Penyusunan secara jelas kompetensi dasar yang ada pada kompetensi inti sikap spiritual sesuai
dengan perumusan ayat 6 pada mata pelajaran pendidikan agama dan budipekerti.

Kritik dan saran : didalam kompetensi inti terdapat berbagai macam aspek yang harus di
penuhi dan dilaksanakan sebagai wujud ketercapaiannya suatu tujuan pendidikan. Aspek yang
harus dicapai tersebut diantaranya yaitu aspek sikap, pengetahuan dan keterampilan. Sikap
spiritual atau yang biasa disebut dengan keagamaan termasuk kedalam aspek sikap yang
terkandung didalam kompetensi inti mata pelajaran pendidikan agama dan budipekerti, sehingga
apabila dalam mewujudkan sikap spiritual tersebut di jelaskan atau di jabarkan secara lebih rinci
maka akan masuk kedalam aspek yang berada di dalam mata pelajaran budipekerti. Karena
kedua mata pelajaran tersebut saling berkaitan dimana agama merupakan dasar dari perilaku atau
budipekerti yang baik, sebab di dalam agama pasti dianjurkan untuk melakukan sesuatu yang
baik dan meninggalkan sesuatu yang buruk. Sehingga pada ayat 7 ini sudah baik apabila dalam
perumusannya disusun secara jelas.

Ayat 8 : Penyusunan secara jelas kompetensi dasar yang ada pada kompetensi inti sikap
sosial sesuai dengan perumusan ayat 6 pada mata pelajaran pendidikan pancasila dan
kewaraganegaraan. Kritik dan saran : melihat dari berbagai aspek yang harus dicapai tersebut
diantaranya yaitu aspek sikap, pengetahuan dan keterampilan.
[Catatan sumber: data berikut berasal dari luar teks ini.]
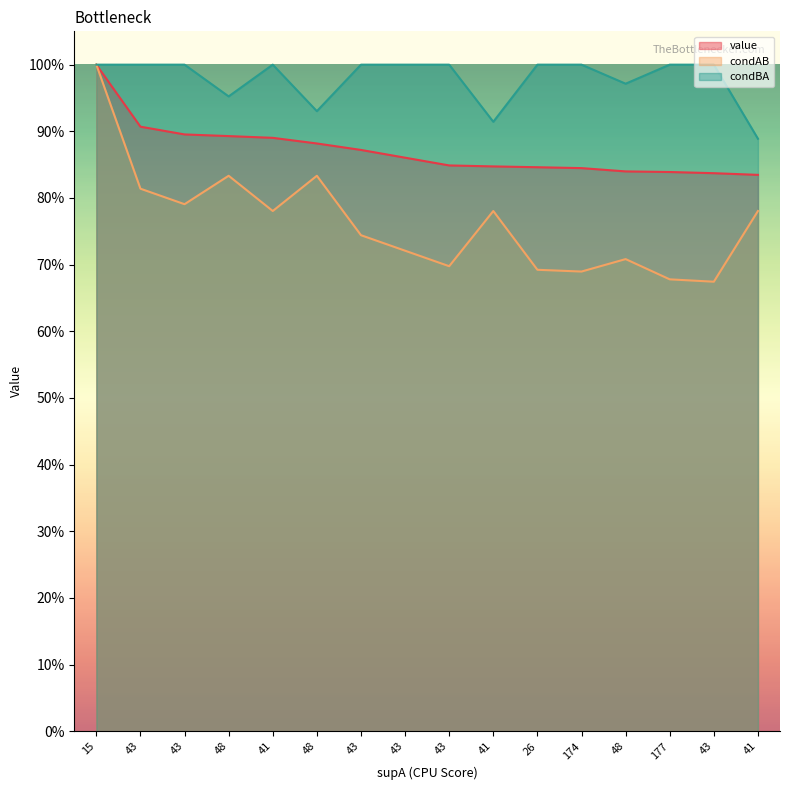

List the labels in order of value value, largest first.

15, 43, 43, 48, 41, 48, 43, 43, 43, 41, 26, 174, 48, 177, 43, 41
Sikap sosial termasuk kedalam
aspek sikap yang terkandung didalam kompetensi inti mata pelajaran pendidikan pancasila dan
kewarganegaraan, dimana dalam mata pelajaran tersebut menjunjung tinggi rasa kekeluargaan,
kebersamaan, dan kesolidan dalam suatu negara sehingga apabila dalam mewujudkan sikap
sosial tersebut di jelaskan atau di jabarkan secara lebih jelas dannterperinci maka akan
memberikan suatu kejelasan kepada siswa dan dapat mendidik siswa untuk menjaga keutuhan
bangsa, kekeluargaan, kebangsaan dll. Sehingga pada ayat 8 ini sudah baik apabila dalam
perumusannya disusun secara jelas dan berdasarkan tujuan pendidikan.
Ayat 9 : Standar isi pendidikan dasar dan menengah didalamnya terdapat tingkat
kompetensi dan kompetensi inti yang sesuai dengan jenjang dan jenis pendidikan tertentu
merupakan bagian yang tidak terpisah dari Peraturan Menteri. Kritik dan saran : segala sesuatu
tentang pendidikan memang tanggung jawab Menteri Pendidikan, tetapi dalam pelaksanaan
dalam mewujudkan standar isi yang sesuai dengan tujuan pendidikan Menteri memebutuhkan
bantuan tenaga pendidik dan lainnya dalam terjun langsung menangani siswa dan mendidik
siswa. Sehingga, dalam penyusunan dan pembuatan tujuan pendidikan Menteri tetap harus
menerima usulan dari tenaga pendidik atau yang lainnya yang mengetahui keadaan yang
sebenarnya saat ini. Sehingga, walaupun hal diatas merupakan bagian yang tidak terpisah dari
Peraturan Menteri tetapi tetap tepat sasaran dan sesuai dengan keadaan yang ada saat ini.